== Quoted passage ==
# No Halloween this year :(



## TearyThunder (Jul 1, 2006)

After going to my in-laws (where Kouma and I set up the haunt,) we realized there will not be a haunt this year. Over half of the props have been damaged by my brother in law. He stored them at his place and didn't give a damn about how he did it. There's at least weeks (maybe a couple/few months)of time and hundreds of dollars in damage. 

Needless to so there's no way we can make the needed repairs in time to even put on a decent haunt this year. We are bringing all the stuff home and working on repairs so that next year will hopefully be able to happen.


----------



## turtle2778 (Jul 9, 2006)

Oh see now THAT would be a license to kill in my house. What a jerk. Why would he do that? Im really sorry TT. Im sure with all the extra time those props will be even better and next years Halloween will blow us all away.


----------



## GothicCandle (Mar 26, 2007)

i agree, license to kill. how mean of your brother in law.
===
== Dataset section ==
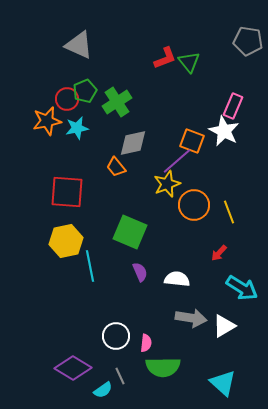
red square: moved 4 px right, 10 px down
===
Task instructions
A: In two sentences, sum up the forum thread above about the Halloween haunt.
B: From the forum thread, output the text word for word, beginning at the words that have "# No Halloween" and stopping after "dollars in damage.".

Set of answers
A: A poster says there will be no haunt this year because the poster's brother-in-law damaged over half of the props while storing them, causing weeks or months of work and hundreds of dollars in damage. Everything is being taken home for repairs in hopes of a haunt next year, and two replies say the damage would be a license to kill, with one adding sympathy and a guess that the props will be even better next year.

B:
# No Halloween this year :(



## TearyThunder (Jul 1, 2006)

After going to my in-laws (where Kouma and I set up the haunt,) we realized there will not be a haunt this year. Over half of the props have been damaged by my brother in law. He stored them at his place and didn't give a damn about how he did it. There's at least weeks (maybe a couple/few months)of time and hundreds of dollars in damage.